In just a few weeks since mid-March, businesses across the country have shut down and laid off tens of millions of workers. Factories and stores are shuttered. Home sales are falling. Households are slashing spending. Consumer confidence is sinking.

The GDP report showed that the weakness was led by plummeting consumer spending, which accounts for 70% of economic activity. Consumer spending tumbled at an annual rate of 7.6% in the first quarter—its steepest decline since 1980. Business investment sank 8.6%, with investment in equipment falling 15.2%.

As the economy slides into what looks like a severe recession, the Trump administration continues to promote the notion that a recovery will arrive quickly and robustly once the health crisis has been solved—what some call a V-shaped recovery.

But economists suggest that many Americans could remain too fearful to travel, shop at stores or visit restaurants or movie theaters anywhere near as much as they used to. In addition, local and state officials may continue to limit, for health reasons, how many people may congregate in such places at any one time, thereby making it difficult for many businesses to survive. It’s why some economists say the damage from the downturn could persist far longer than some may assume.

The administration takes a rosier view.
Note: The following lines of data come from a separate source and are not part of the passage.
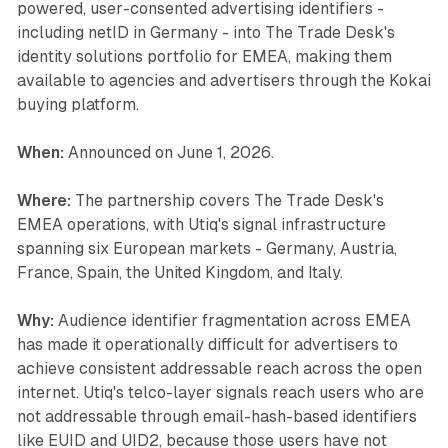
powered, user-consented advertising identifiers -
including netID in Germany - into The Trade Desk's
identity solutions portfolio for EMEA, making them
available to agencies and advertisers through the Kokai
buying platform.
When:
Announced on June 1, 2026.
Where:
The partnership covers The Trade Desk's
EMEA operations, with Utiq's signal infrastructure
spanning six European markets - Germany, Austria,
France, Spain, the United Kingdom, and Italy.
Why:
Audience identifier fragmentation across EMEA
has made it operationally difficult for advertisers to
achieve consistent addressable reach across the open
internet. Utiq's telco-layer signals reach users who are
not addressable through email-hash-based identifiers
like EUID and UID2, because those users have not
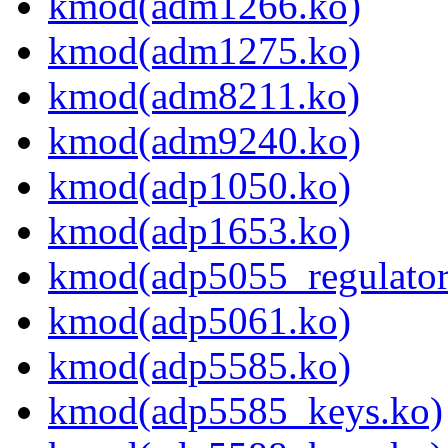
kmod(adm1266.ko)
kmod(adm1275.ko)
kmod(adm8211.ko)
kmod(adm9240.ko)
kmod(adp1050.ko)
kmod(adp1653.ko)
kmod(adp5055_regulator
kmod(adp5061.ko)
kmod(adp5585.ko)
kmod(adp5585_keys.ko)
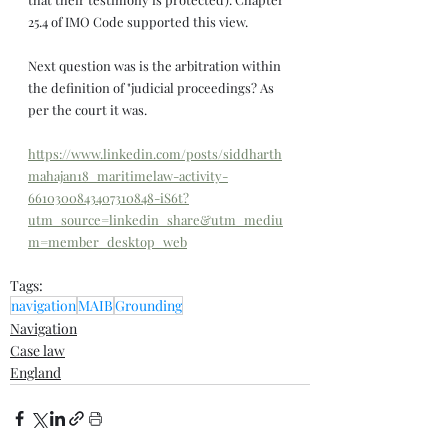
25.4 of IMO Code supported this view.
Next question was is the arbitration within 
the definition of "judicial proceedings? As 
per the court it was.
https://www.linkedin.com/posts/siddharth
mahajan18_maritimelaw-activity-
6610300843407310848-iS6t?
utm_source=linkedin_share&utm_mediu
m=member_desktop_web
Tags:
navigation
MAIB
Grounding
Navigation
Case law
England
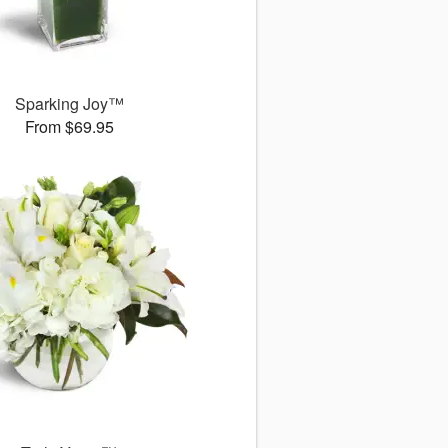
Sparking Joy™
From $69.95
Speaking to reporters Wednesday, President Donald Trump called the economic downturn “a transitional period” that would lead to stronger growth as soon as summer and the stage for a “tremendous year” in 2021.

The president is basing his re-election campaign largely on the argument that he built a powerful economy over the past three years and can do so again after the health crisis has been resolved.

Faucher agreed that “assuming restrictions on movement are gradually lifted over the next few months, economic growth should rebound later this year.” But he cautioned, “risks are to the downside.”

“If consumers and workers remain housebound into the third quarter or if the pandemic fades and then re-emerges,” Faucher warned, “the recession could last throughout 2020.”